"No, it is the world that owes me a heavy debt," he responded, gallantly. "I was merely selfish in saving you."

Her eyes filled with tears, which she brushed away with a little laugh.

"Ah, how I wish it was that! I am just mean enough to want you to want me, while I didn't want you. That's the woman, and that's all women, and there's no getting away from it. But still I would rather you had saved me than any one else who wasn't bound, like Tynie, to do so."

"Well, it did seem absurd that you should risk so much to keep a sixpenny umbrella," he rejoined, drily.

"How we play on the surface while there's so much that is wearing our hearts out underneath," she responded, wearily. "Listen, Ian, you know what I mean. Whoever killed Adrian Fellowes, or didn't, I am sure that Jasmine saw him dead. Three nights ago when she fainted and went ill to bed, I stayed with her, slept in the same room, in the bed beside hers. The opiate the doctor gave her was not strong enough, and two or three times she half waked, and—and it was very painful. It made my heart ache, for I knew it wasn't all dreams. I am sure she saw Adrian Fellowes lying dead in his room.... Ian, it is awful, but for some reason she hated him, and she saw him lying dead. If any one knows the truth, you know. Jasmine cares for you—no, no, don't mind my saying it. She didn't care a fig for Mennaval, or any of the others, but she does care for you—cares for you. She oughtn't to, but she does, and she should have married you long ago before Rudyard Byng came. Please don't think I am interfering, Ian. I am not. You never had a better friend than I am. But there's something ghastly wrong. Rudyard is looking like a giant that's had blood-letting, and he never goes near Jasmine, except when some one is with her.
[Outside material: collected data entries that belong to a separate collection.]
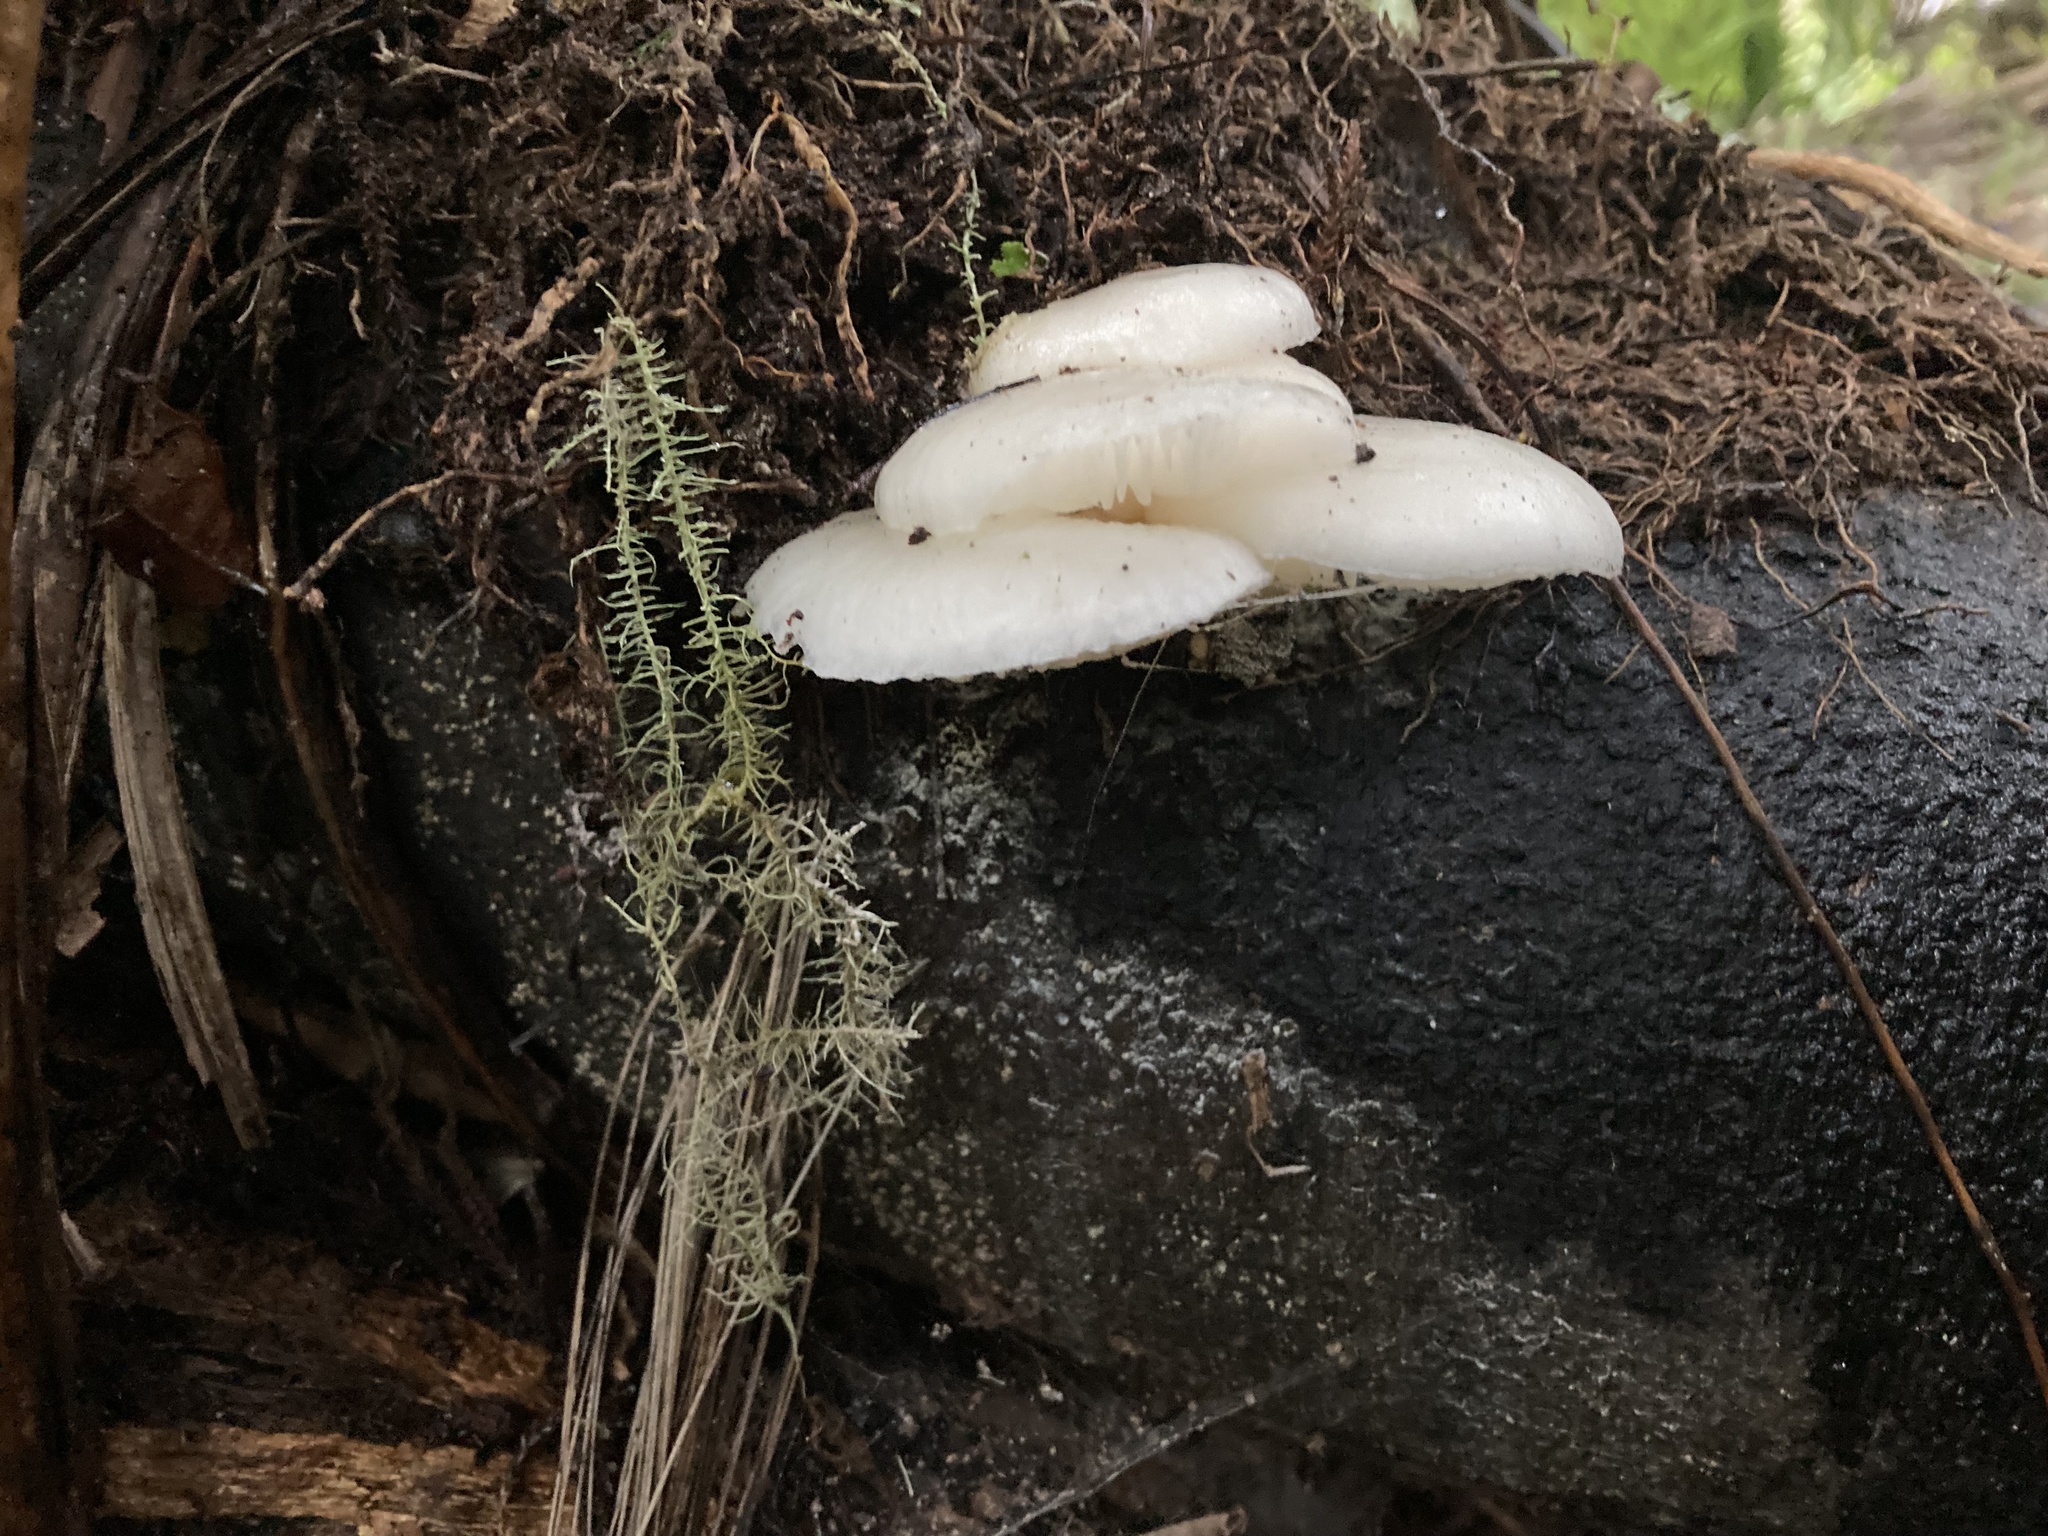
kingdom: Fungi
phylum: Basidiomycota
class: Agaricomycetes
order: Agaricales
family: Physalacriaceae
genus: Oudemansiella
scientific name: Oudemansiella australis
It's a bad sign when two people must have some third person about to insulate their self-consciousness and prevent those fatal moments when they have to be just their own selves, and have it out."

"You think there's been trouble between them?" His voice was quite steady, his manner composed.

"I don't think quite that. But there is trouble in that palace. Rudyard is going to South Africa."

"Well, that is not unnatural. I should expect him to do so. I am going to South Africa also."

For a moment she looked at him without speaking, and her face slowly paled. "You are going to the Front—you?"

"Yes—'Back to the army again, sergeant, back to the army again.' I was a gunner, you know, and not a bad one, either, if I do say it."